Danish scientists head for the Arctic ice pack on Sunday seeking evidence to position Denmark in the race to claim the potentially vast oil and other resources of the North Pole region.
Canada has been making its own moves to strengthen its territorial claims in the Arctic, with Prime Minister Stephen Harper announcing northern initiatives on a three-day swing through the region this week that was set to wrap up Friday.
The monthlong Danish expedition will seek evidence that the Lomonosov Ridge, a 2,000-kilometre underwater mountain range, is attached to the Danish territory of Greenland, making it a geological extension of the Arctic island.
That might allow the Nordic country to stake a claim under a United Nations treaty that could stretch all the way the North Pole, although Canada and Russia also claim the ridge.
"The preliminary investigations done so far are very promising," Helge Sander, Denmark's minister of science, technology and innovation told Denmark's TV2 on Thursday. "There are things suggesting that Denmark could be given the North Pole."
The Danes plan to set off from Norway's remote Arctic islands of Svalbard aboard the Swedish icebreaker Oden, which will be assisted by a powerful Russian nuclear icebreaker to plow through ice as thick as five metres north of Greenland.

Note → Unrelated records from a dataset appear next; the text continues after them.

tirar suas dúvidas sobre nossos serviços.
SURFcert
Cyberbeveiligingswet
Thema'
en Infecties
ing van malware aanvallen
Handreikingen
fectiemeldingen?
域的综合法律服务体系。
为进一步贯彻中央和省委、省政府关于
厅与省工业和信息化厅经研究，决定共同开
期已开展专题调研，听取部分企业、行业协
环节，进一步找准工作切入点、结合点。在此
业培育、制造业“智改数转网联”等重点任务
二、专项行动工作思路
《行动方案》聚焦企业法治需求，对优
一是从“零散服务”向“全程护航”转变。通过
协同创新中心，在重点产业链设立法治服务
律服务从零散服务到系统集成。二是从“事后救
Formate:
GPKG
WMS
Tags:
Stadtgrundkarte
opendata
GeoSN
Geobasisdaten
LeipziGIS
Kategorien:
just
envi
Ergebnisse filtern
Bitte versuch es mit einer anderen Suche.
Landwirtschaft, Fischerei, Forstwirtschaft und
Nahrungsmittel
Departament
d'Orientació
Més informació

"No one has ever sailed in that area. Ships have sailed on the edges of the ice but no one has been in there," expedition leader Christian Marcussen of the Geological Survey of Denmark and Greenland said in Copenhagen. "The challenge for us will be the ice."

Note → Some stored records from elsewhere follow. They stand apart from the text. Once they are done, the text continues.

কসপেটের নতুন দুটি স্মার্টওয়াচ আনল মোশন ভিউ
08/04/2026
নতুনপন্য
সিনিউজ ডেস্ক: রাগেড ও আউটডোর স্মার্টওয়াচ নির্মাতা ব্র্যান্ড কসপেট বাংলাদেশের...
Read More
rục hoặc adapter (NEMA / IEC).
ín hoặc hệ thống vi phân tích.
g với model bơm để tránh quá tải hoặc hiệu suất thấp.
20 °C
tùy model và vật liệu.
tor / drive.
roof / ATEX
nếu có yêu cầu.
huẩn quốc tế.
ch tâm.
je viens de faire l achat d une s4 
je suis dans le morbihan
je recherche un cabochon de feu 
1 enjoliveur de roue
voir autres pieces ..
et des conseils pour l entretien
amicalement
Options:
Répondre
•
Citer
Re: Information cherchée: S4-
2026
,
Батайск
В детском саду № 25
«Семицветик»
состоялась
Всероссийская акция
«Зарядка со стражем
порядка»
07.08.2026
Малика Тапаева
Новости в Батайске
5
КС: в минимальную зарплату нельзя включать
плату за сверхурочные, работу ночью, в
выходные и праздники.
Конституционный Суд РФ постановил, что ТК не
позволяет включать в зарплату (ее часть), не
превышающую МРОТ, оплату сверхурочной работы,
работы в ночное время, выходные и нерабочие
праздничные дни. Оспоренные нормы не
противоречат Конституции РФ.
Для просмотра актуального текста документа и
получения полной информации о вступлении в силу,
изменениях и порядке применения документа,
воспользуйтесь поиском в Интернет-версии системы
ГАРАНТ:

The team includes 40 scientists, 10 of them Danish, and the crews of the icebreakers, which will use sophisticated equipment, including sonar, to map the seabed under the ice.

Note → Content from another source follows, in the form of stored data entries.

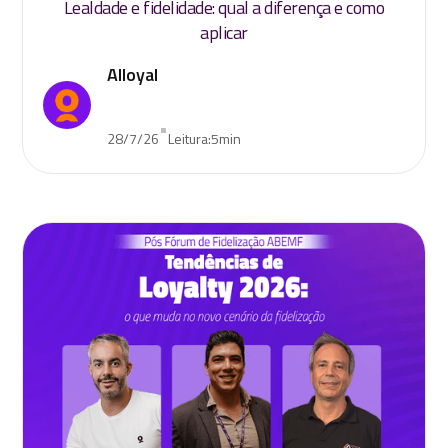
Lealdade e fidelidade: qual a diferença e como
aplicar
Alloyal
•
28/7/26
Leitura:
5
min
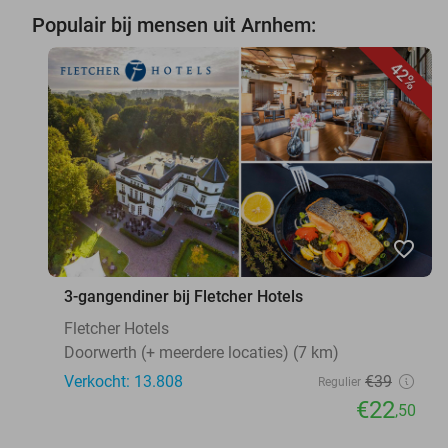
Populair bij mensen uit Arnhem:
42%
favorite_border
3-gangendiner bij Fletcher Hotels
Fletcher Hotels
Doorwerth (+ meerdere locaties) (7 km)
Verkocht: 13.808
€39
Regulier
€22
,50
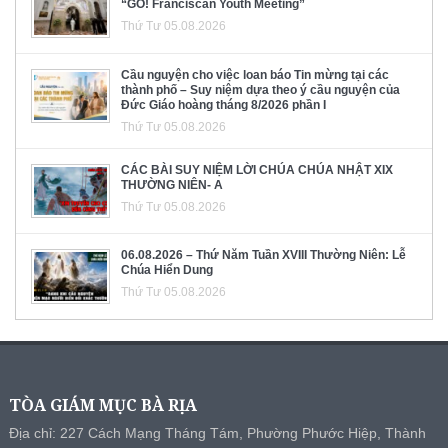
“GO! Franciscan Youth Meeting”
Thứ Tư 05.08.2026
Cầu nguyện cho việc loan báo Tin mừng tại các
thành phố – Suy niệm dựa theo ý cầu nguyện của
Đức Giáo hoàng tháng 8/2026 phần I
Thứ Tư 05.08.2026
CÁC BÀI SUY NIỆM LỜI CHÚA CHÚA NHẬT XIX
THƯỜNG NIÊN- A
Thứ Tư 05.08.2026
06.08.2026 – Thứ Năm Tuần XVIII Thường Niên: Lễ
Chúa Hiển Dung
Thứ Tư 05.08.2026
TÒA GIÁM MỤC BÀ RỊA
Địa chỉ: 227 Cách Mạng Tháng Tám, Phường Phước Hiệp, Thành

"We will be collecting data for a possible (sovereignty) demand," Marcussen said. "It is not our duty to formulate a demand of ownership."
A team of Swedish researchers studying glacial history in the Arctic is also part of the expedition.
Canada, the United States, Russia and Norway have competing claims in the vast Arctic region, where a U.S. study suggests as 25 per cent of the world's undiscovered oil and gas could be hidden.
Russia sent two small submarines to plant a tiny national flag under the North Pole two weeks ago, a move Canada ridiculed.
"The Russians sent a submarine to drop a small flag at the bottom of the ocean. We're sending our prime minister to reassert Canadian sovereignty," said one senior government official earlier this week as Harper was set to begin his northern swing.
The race for sovereignty in the Arctic is heating up partly because global warming is shrinking the polar ice, which could someday open up resource development and new shipping lanes.
The pressure is also on the Arctic nations because of the 1982 United Nations Convention on the Law of the Sea, which gives them 10 years after ratification to prove their claims under the largely uncharted polar ice-pack. All but the United States have ratified the treaty.
"The Russians, Canadians and Danes all have overlapping claims in the polar region. It is unclear how this can be resolved," said maritime law expert Oeystein Jensen, of Oslo's Fridtjof Nansen's Institute. "There is a lot of prestige and vast resources at stake."